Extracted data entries
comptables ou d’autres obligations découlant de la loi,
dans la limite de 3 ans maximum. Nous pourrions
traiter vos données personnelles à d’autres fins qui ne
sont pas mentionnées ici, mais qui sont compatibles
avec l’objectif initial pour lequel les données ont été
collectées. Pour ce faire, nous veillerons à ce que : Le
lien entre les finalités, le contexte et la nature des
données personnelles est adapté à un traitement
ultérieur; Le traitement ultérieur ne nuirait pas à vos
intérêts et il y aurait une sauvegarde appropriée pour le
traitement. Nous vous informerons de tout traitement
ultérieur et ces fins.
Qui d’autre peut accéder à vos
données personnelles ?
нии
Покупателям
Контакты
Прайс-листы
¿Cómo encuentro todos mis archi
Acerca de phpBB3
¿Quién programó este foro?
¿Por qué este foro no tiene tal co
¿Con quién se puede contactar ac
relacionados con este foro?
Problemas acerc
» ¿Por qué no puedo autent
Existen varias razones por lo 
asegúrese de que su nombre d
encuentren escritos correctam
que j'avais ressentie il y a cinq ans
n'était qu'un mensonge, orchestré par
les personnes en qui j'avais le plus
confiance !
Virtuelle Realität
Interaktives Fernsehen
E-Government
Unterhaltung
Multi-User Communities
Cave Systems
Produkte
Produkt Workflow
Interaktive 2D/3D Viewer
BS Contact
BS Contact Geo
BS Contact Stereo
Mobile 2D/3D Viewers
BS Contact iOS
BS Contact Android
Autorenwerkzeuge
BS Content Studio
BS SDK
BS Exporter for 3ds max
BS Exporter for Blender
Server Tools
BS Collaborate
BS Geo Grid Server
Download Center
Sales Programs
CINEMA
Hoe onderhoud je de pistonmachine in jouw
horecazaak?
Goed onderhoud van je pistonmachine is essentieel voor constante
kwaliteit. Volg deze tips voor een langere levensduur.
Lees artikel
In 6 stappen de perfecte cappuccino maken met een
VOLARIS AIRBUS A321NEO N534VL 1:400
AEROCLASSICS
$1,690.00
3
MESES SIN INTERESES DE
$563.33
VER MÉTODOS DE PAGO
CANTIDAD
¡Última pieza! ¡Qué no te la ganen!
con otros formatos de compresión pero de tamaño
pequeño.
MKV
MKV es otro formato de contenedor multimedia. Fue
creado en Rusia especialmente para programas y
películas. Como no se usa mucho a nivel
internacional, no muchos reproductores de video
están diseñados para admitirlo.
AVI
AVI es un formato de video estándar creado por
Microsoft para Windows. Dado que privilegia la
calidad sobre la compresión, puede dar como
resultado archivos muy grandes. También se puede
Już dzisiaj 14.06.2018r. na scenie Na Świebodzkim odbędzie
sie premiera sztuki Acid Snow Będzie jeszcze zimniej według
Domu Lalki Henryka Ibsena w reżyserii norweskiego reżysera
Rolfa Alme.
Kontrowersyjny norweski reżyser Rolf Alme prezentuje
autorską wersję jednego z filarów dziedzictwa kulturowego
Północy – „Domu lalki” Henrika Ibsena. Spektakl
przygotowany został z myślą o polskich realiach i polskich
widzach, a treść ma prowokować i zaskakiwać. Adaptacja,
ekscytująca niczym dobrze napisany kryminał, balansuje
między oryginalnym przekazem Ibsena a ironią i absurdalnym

_Required action_. Rewrite the listing from its first line through the line containing "données personnelles est", changing "données personnelles" to "informations personnelles" and leaving everything else as it is.

_Solved problem_.
comptables ou d’autres obligations découlant de la loi,
dans la limite de 3 ans maximum. Nous pourrions
traiter vos informations personnelles à d’autres fins qui ne
sont pas mentionnées ici, mais qui sont compatibles
avec l’objectif initial pour lequel les données ont été
collectées. Pour ce faire, nous veillerons à ce que : Le
lien entre les finalités, le contexte et la nature des
informations personnelles est adapté à un traitement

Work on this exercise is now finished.